Lead Writer · 2023–2024

Atrio: The Dark Wild

A survival-automation game about scarcity, light, and the people you build alongside. Commercially shipped on Steam.

Atrio: The Dark Wild key art
Problem

Survival-automation games tend to leave story at the door. The genre rewards optimization; narrative usually shows up as a tutorial voice and then vanishes.

Approach

Treat the world as the protagonist. Build lore that hooks into the survival loop (light as scarce, hope as scarce) and a dialogue system that reacts to where players are in their automation, not just what they clicked.

Outcome

Shipped on Steam to Mostly Positive reviews. The story was consistently the bright spot — praised even by reviewers who bounced off the mechanics. Branching dialogue tied to progression, environmental storytelling that rewards exploration, character relationships that evolve with the player's choices.

What I wrote

The world. Lore and thematic framework: a setting where light is currency and the dark is something you negotiate with.

The voices. Character dialogue, journals, and environmental writing. Each voice tuned to feel discovered, not delivered.

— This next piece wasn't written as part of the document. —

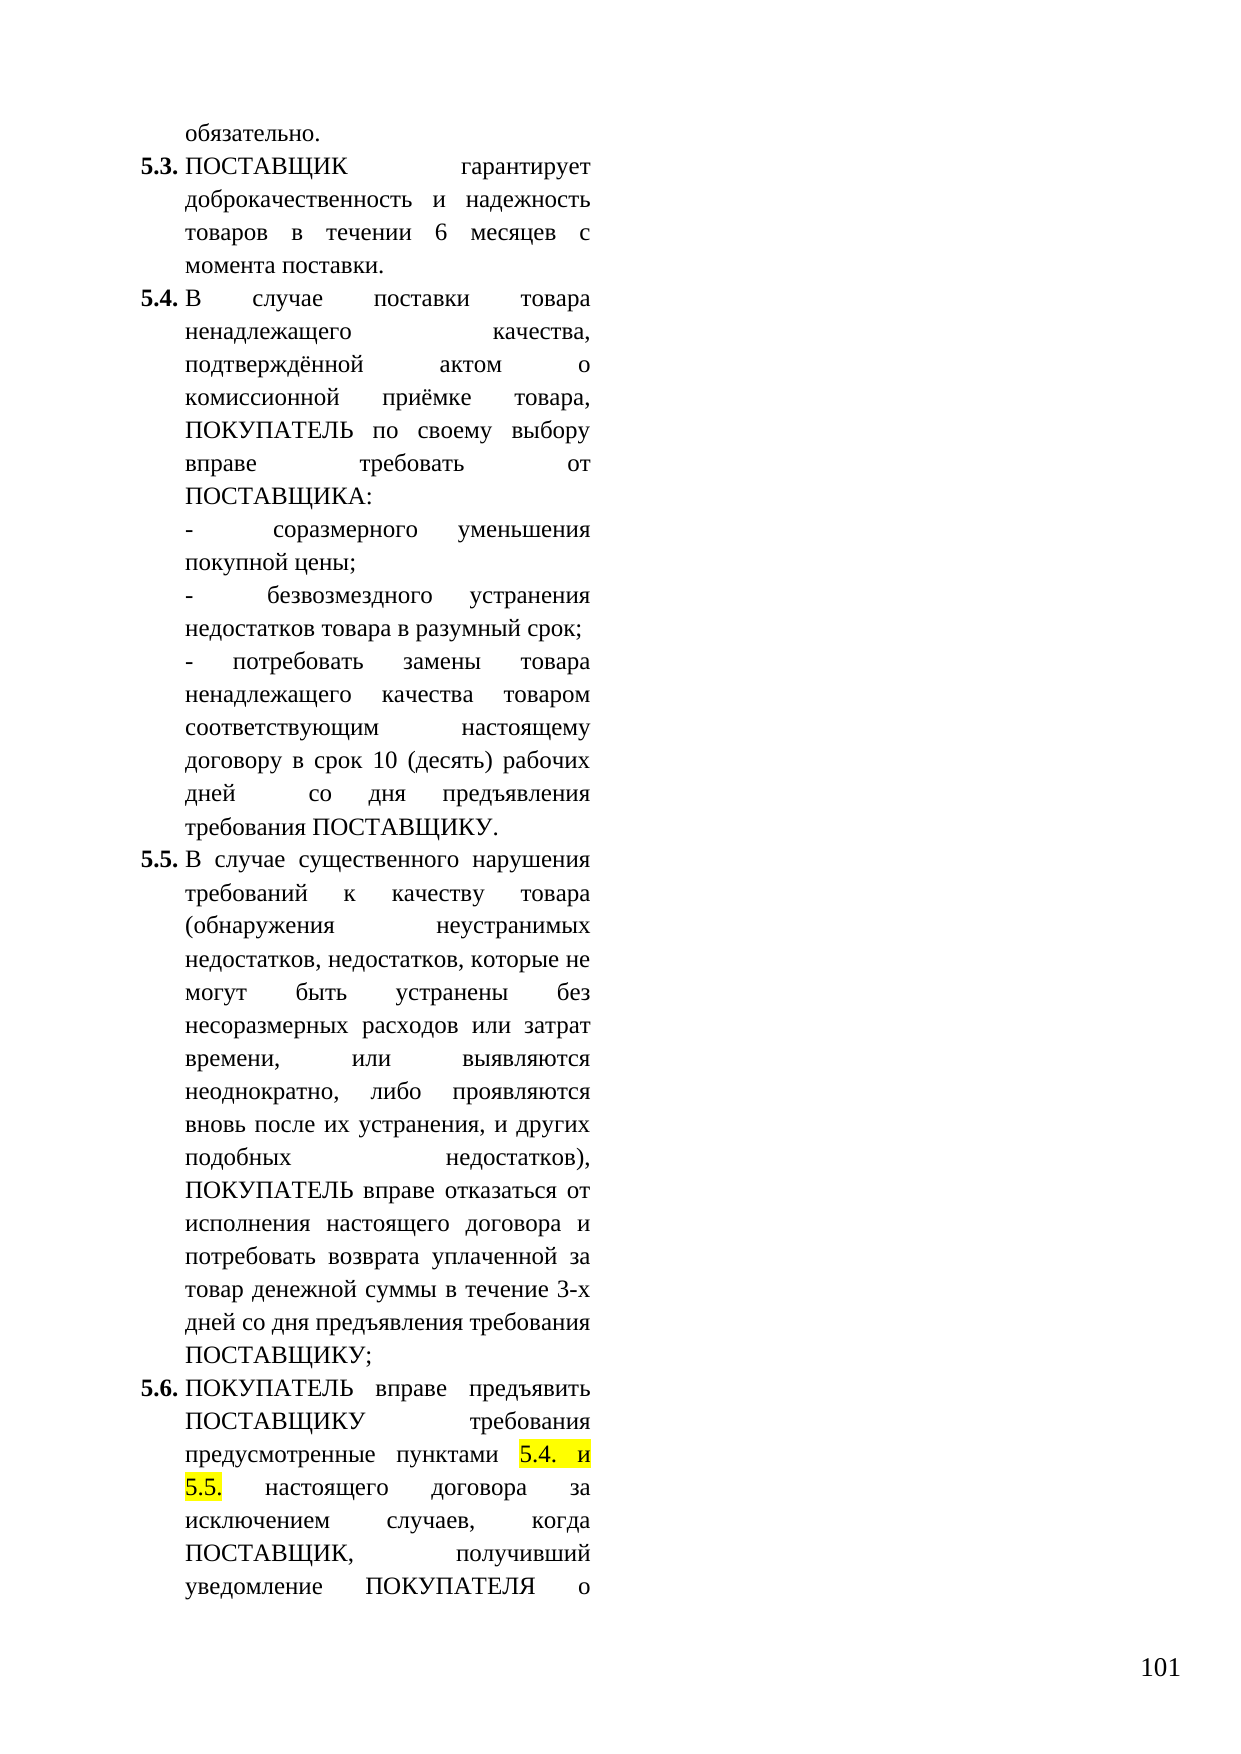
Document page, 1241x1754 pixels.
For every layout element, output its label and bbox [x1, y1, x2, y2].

table_header [129, 118, 602, 1600]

The system. Narrative prototyped in Twine, then implemented using Dialogue System for Unity. Story beats wired into automation milestones so progression and narrative move together.

The process

Writing for Atrio was an iterative loop. I'd draft dialogue and narrative beats, review them with the game designer to check they were landing at the right emotional and mechanical moments, then build Twine prototypes to test with playtesters before anything went into implementation. Where players lost the thread, skipped text, or misread tone became the revision brief. That cycle (write, review, test, revise) drove most of the final shape of the narrative.